May 4, 1996 pg.14
The Couch Critic
Kindred: the Embraced
Fox, Wednesdays, 9 P.M./ET
By Jeff Jarvis.
I would’ve loved to hive been a fly on the wall—or, as a critic is more likely to be portrayed in Hollywood, a cockroach in the corner—when TV execs hatched Kindred. “Let’s make a `Godfather’ with fangs,” says one. What? “Think of it as vampires in Dallas.” Why? “Then why not a Transylvanian X-Files?” Oh, OK.
Thus was born a mob/soap/conspiracy vampires series that dumbfounds me. Maybe that’s because I never grasped the entertainment value of vampires. Are puncture wound hickeys really so sexy? But I could be wrong, for there’s certainly no shortage of retellings of the Vampire myth.
This one is a dark and oddly stiff story of clans of vampires who masquerade as normal folk running businesses in modern San Francisco. They are ruled and kept at peace by their prince, Julian Luna (Mark Frankel), a dapper don whose excuse for coming out mostly at night is that he likes the club scene. C. Thomas Howell plays a cop determined to catch Luna red-handed (or is that red-toothed?).

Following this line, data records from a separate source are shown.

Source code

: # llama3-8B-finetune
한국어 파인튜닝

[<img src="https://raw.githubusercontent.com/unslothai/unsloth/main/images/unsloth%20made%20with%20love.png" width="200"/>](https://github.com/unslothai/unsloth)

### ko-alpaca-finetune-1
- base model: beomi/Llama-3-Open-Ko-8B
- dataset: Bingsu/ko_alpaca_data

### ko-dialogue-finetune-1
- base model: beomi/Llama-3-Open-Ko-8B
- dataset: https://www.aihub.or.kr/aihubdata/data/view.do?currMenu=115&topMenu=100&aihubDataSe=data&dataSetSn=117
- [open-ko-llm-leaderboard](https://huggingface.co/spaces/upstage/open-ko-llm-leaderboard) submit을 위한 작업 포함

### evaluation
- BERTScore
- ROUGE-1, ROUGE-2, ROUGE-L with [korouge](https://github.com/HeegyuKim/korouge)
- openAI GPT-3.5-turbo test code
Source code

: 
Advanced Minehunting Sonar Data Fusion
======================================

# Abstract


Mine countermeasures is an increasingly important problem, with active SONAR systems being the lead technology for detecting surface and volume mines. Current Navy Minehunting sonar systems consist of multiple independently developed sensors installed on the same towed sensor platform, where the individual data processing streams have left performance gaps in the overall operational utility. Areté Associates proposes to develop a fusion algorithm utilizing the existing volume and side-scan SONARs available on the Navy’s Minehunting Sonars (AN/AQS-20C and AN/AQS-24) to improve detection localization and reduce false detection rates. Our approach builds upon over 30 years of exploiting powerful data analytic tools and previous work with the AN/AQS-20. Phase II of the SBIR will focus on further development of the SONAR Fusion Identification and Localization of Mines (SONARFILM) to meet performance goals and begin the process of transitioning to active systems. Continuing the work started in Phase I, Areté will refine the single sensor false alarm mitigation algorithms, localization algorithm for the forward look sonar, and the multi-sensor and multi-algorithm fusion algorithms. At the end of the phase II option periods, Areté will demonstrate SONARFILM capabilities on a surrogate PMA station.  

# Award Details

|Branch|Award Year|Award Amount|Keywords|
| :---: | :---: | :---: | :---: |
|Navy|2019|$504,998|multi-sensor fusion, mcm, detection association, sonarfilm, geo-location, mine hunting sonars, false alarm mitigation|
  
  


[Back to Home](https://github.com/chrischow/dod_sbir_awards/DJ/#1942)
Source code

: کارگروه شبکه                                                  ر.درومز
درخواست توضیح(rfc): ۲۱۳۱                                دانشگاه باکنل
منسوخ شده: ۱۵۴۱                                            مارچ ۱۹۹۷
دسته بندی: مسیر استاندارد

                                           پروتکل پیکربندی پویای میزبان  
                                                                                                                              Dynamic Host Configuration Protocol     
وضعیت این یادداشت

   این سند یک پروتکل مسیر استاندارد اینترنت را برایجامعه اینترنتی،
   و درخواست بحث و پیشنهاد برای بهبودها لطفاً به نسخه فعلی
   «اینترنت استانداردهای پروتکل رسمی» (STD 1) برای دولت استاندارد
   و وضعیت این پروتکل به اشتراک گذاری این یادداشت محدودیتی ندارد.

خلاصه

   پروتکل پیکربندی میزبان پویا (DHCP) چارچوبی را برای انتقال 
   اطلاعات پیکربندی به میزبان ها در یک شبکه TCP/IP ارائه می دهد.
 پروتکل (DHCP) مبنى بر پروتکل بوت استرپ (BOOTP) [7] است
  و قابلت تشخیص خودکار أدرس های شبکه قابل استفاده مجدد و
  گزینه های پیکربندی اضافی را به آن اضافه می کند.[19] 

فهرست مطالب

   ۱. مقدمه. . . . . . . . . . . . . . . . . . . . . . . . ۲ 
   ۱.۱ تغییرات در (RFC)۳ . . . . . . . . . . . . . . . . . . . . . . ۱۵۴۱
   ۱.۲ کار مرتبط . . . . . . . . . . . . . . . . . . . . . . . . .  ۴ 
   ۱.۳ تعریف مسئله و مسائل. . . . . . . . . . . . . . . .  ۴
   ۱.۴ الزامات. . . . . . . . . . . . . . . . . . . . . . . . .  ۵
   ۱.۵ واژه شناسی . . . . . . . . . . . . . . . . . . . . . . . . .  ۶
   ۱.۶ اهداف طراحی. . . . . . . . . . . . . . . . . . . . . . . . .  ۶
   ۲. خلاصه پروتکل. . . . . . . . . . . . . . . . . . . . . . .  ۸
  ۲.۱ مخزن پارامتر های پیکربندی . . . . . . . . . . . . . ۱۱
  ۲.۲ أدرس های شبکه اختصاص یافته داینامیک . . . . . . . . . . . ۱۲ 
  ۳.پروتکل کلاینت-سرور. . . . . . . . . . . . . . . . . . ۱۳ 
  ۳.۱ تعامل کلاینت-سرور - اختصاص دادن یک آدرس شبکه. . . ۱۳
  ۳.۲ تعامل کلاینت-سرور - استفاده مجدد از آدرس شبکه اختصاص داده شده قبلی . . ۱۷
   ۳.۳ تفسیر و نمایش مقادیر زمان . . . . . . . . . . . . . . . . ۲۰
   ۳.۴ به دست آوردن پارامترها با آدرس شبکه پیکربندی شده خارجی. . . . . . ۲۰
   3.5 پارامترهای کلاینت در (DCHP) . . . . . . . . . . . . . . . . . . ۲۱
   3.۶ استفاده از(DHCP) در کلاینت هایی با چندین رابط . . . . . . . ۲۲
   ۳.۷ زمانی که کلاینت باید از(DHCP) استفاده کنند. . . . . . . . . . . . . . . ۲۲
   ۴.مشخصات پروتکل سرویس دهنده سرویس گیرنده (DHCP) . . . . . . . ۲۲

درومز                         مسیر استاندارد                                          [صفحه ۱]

But Howell doesn’t know his own partner is one of Them (we can tell because when they think vampirey thoughts they look as if they have cataracts). He also does not know that his nemesis, Luna, is actually his guardian, sworn to protect him as the dying with of a mutual girlfriend.
Sound complicated? That’s nothing. These poor actors are forever forced to explain who’s on first. A deputy tells Luna what he must already know about a clan: “The Brujah will force this war…. You hate them as much as I do, and you are strong.” Of they pick apart vampire morality in mock Talmudic debates: Jeff Kober (of China Beach) feels sorry for a dying boy, so he wants Luna to “embrace” the kid—suck his blood, turn him into a vampire, make him immortal, and thus save his life. But Luna decrees: “We never embrace children, no matter how merciful it might seem.” And I start wondering who’s right, silly me.

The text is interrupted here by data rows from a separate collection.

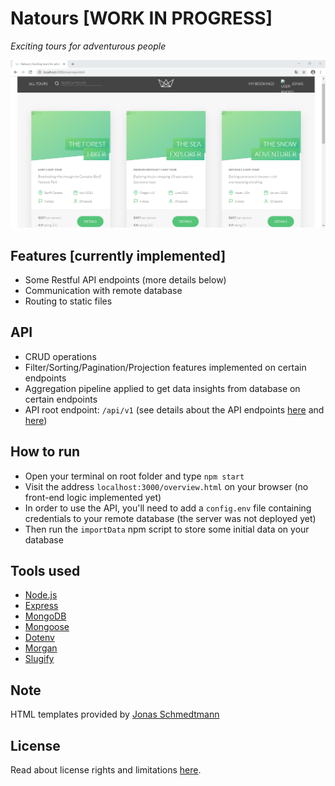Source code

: # Natours [WORK IN PROGRESS]

_Exciting tours for adventurous people_

![overview](./screenshots/overview.png)

## Features [currently implemented]

-   Some Restful API endpoints (more details below)
-   Communication with remote database
-   Routing to static files

## API

- CRUD operations
- Filter/Sorting/Pagination/Projection features implemented on certain endpoints
- Aggregation pipeline applied to get data insights from database on certain endpoints
-   API root endpoint: `/api/v1` (see details about the API endpoints [here](app.js) and [here](/routes))

## How to run

-   Open your terminal on root folder and type `npm start`
-   Visit the address `localhost:3000/overview.html` on your browser (no front-end logic implemented yet)
- In order to use the API, you'll need to add a `config.env` file containing credentials to your remote database (the server was not deployed yet)
- Then run the `importData` npm script to store some initial data on your database


## Tools used

-   [Node.js](https://nodejs.org/)
-   [Express](http://expressjs.com/)
-   [MongoDB](https://www.mongodb.com/)
-   [Mongoose](https://mongoosejs.com/)
-   [Dotenv](https://github.com/motdotla/dotenv)
-   [Morgan](https://github.com/expressjs/morgan)
-   [Slugify](https://github.com/simov/slugify)

## Note

HTML templates provided by [Jonas Schmedtmann](https://twitter.com/jonasschmedtman)

## License

Read about license rights and limitations [here](LICENSE).

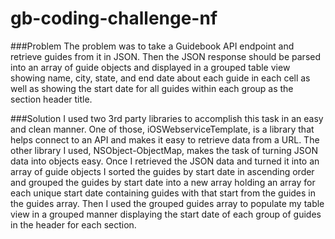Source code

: # gb-coding-challenge-nf

###Problem
The problem was to take a Guidebook API endpoint and retrieve guides from it in JSON. Then the JSON response should be parsed into an array of guide objects and displayed in a grouped table view showing name, city, state, and end date about each guide in each cell as well as showing the start date for all guides within each group as the section header title.

###Solution
I used two 3rd party libraries to accomplish this task in an easy and clean manner. One of those, iOSWebserviceTemplate, is a library that helps connect to an API and makes it easy to retrieve data from a URL. The other library I used, NSObject-ObjectMap, makes the task of turning JSON data into objects easy. Once I retrieved the JSON data and turned it into an array of guide objects I sorted the guides by start date in ascending order and grouped the guides by start date into a new array holding an array for each unique start date containing guides with that start from the guides in the guides array. Then I used the grouped guides array to populate my table view in a grouped manner displaying the start date of each group of guides in the header for each section.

There are three reasons to make a vampire show: It can be funny, but Kindred has only a few gags (a cop investigating a man’s spontaneous combustion insists, like The X-Files’ Gillian Anderson, “There is a normal, everyday reason for this”). Or a vampire show can be sexy, and Kindred tries to score there but gets so caught up in its corporate politics, it turns into a turn-off. Or it can have something to say, and I thought that was where Kindred was headed fro the first scene, when a vampire was killed with a cross-shaped TV antenna plunged into the heart. (This comes soon after Fox’s Profit blamed a Killer’s psychosis n a childhood spent in front of a TV. What is the matter with TV these days? Is it listening to its own bad PR?)
I think Kindred was made just to be different. It comes from soap czar Aaron Spelling, and surely even he is tired of shows about sex and greed—bloodsucking as a mere metaphor. Here it is a way of life. But Kindred turns out to be just too weird and mean, filled with vampire drive-by shootings, rapes, murders, blood. Not my idea of entertainment.